EXCERTO DO DOCUMENTO:
============

As palavras contam. Contam sempre
e contam muito, mesmo que digamos que uma fotografia vale mais que mil palavras
ou que o silêncio é de ouro. Nada contra e também é verdade, a vida nunca é a
preto e branco e há sempre várias versões para a mesma história. E agora chega
de frases feitas. Os portugueses ligam às palavras e gostam de alardear e apregoar
que são detentores da única palavra que não tem tradução. Acontece que eu tenho
muito orgulho da palavra ‘saudade’ mas não acho que seja a única sem equivalente
noutras línguas. Consigo encontrar em inglês uma ou outra cuja tradução fica
aquém do significado. Quem já pôs pé nas ilhas britânicas e na ilha esmeralda
terá sido invadido por uma panóplia de sensações contraditórias. Primeiro, a
certeza de que jamais seriam capazes de viver num lugar com a invernia a
assombrar-lhe os dias, o nevoeiro e a bruma como companheiros presentes e
diários, o frio a açoitar-lhes os corpos e o vento a sacudir-lhes os cabelos
como quem varre furiosamente as folhas de outono. A segunda, e muito falada, é
a ‘frieza’ dos povos ali acima de França. Diz que são pouco dados a contactos
amistosos, metem-se em casa como se fossem tocas e não vão em comboiadas, a menos
que sejam bem regadas e num ambiente de festança desvairada. O português é rapaz
a quem faz falta a ladainha da desgraça e para quem a pergunta/cumprimento
‘tudo bem?’ terá como resposta certa o desfilar de misérias, joanetes, bicos de
papagaio e maleitas diversas, um certo recolhimento na exibição das dores
privadas é encarado como sinal de frieza. ‘Lá em cima’ não querem saber de
joanetes e catarros. Ponto. E vinha isto a propósito do que não se traduz. Uma
das sensações contraditórias naquelas ilhas plantadas no meio do mar fustigadas
por vento e circundadas por mares alterados é contraposta por uma das minhas
sensações e sentimentos preferidos consubstanciados em Inglês pela palavra
‘cozy’. Alguém porventura terá encontrado um equivalente justo àquela sensação
de se entrar numa casa cuidada, aquecida e confortável onde tudo parece
cuidadosamente colocado e delicado, coroada por uma chávena de chá bem quente e
uns scones e uma fatia de bolo caseiro? Ou a sensação de lareira acesa, fogo a
crepitar mansinho e olhos brilhantes entretidos em palavras doces e momentos
tranquilos? E ainda assim faltam-me as descrições. É isto mas é mais. Por agora fiquemo-nos por uma fatia de bolo
caseiro feito com ingredientes a sério e uma chávena de chá perfumado.

============

EXERCÍCIOS PROPOSTOS:
[a] No texto sobre palavras sem tradução, que palavra inglesa dá corpo a uma das sensações preferidas de quem escreve?
[b] Resuma o parágrafo do texto sobre palavras sem tradução que começa por «As palavras contam», conservando os factos principais.
[c] Prolongue o texto sobre palavras sem tradução, começando logo depois da última frase apresentada.

REGISTOS DO CONJUNTO:
============

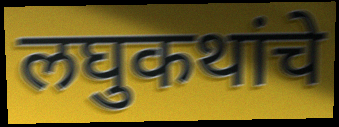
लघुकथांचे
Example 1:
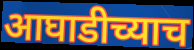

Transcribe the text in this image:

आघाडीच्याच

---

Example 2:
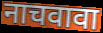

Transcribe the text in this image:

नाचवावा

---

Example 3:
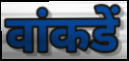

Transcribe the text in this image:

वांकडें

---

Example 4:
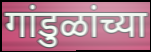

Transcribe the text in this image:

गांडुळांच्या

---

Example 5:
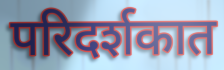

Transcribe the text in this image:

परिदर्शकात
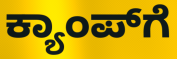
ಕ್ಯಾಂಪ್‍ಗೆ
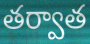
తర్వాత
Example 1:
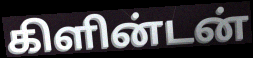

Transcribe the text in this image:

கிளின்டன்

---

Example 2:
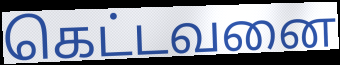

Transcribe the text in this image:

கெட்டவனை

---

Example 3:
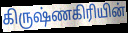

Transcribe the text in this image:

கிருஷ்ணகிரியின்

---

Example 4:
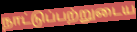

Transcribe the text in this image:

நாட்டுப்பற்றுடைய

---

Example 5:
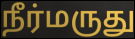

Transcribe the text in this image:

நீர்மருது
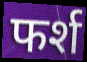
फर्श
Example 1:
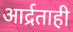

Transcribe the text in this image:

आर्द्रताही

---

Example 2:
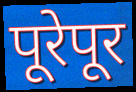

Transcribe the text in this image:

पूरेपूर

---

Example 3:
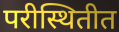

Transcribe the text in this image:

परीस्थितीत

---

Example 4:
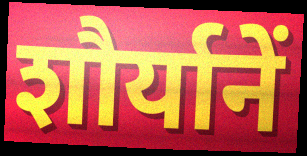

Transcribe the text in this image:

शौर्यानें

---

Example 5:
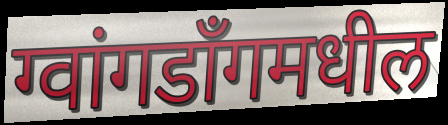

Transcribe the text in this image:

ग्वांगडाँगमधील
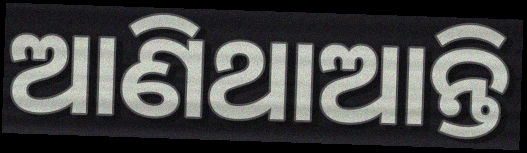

============

LISTA DE RESPOSTAS:
[a] A palavra ‘cozy’.

[b] As palavras contam sempre e muito. Os portugueses gabam-se de ter em ‘saudade’ a única palavra sem tradução. Quem escreve orgulha-se dela, mas não a julga a única, pois encontra em inglês palavras cuja tradução fica aquém do significado. Quem visita as ilhas britânicas e a ilha esmeralda sente impressões contraditórias. A primeira é a certeza de não conseguir viver com a invernia, o nevoeiro, o frio e o vento. A segunda é a ‘frieza’ desses povos, pouco dados a contactos amistosos, salvo em festas bem regadas. O português espera ouvir um desfile de maleitas em resposta a ‘tudo bem?’ e por isso toma a reserva sobre as dores privadas por frieza. A essas impressões contrapõe-se a sensação expressa por ‘cozy’. É a de entrar numa casa cuidada, aquecida e confortável, com chá bem quente, scones e bolo caseiro, ou junto a uma lareira acesa. As descrições ainda não bastam, e por agora fica-se por uma fatia de bolo caseiro e uma chávena de chá perfumado.

[c]
Bolo de coco e limão
Ingredientes
2 chávenas de farinha
2 chávenas de açúcar
1 colher de chá de fermento
200 ml de leite de coco
50 g de margarina ou manteiga
4 ovos
2 colheres de sopa de whisky
(opcional)
¾ de chávena de coco ralado
Sumo de meio limão grande ou de
um pequeno
Raspa de um limão grande
Preparação
Pré-aquecer o forno a 190º.
Numa caçarola pequena levar o
leite de coco ao lume com o sumo de limão. Juntar a margarina e aquecer até a
margarina derreter. Tirar do lume e deixar arrefecer até ficar morno.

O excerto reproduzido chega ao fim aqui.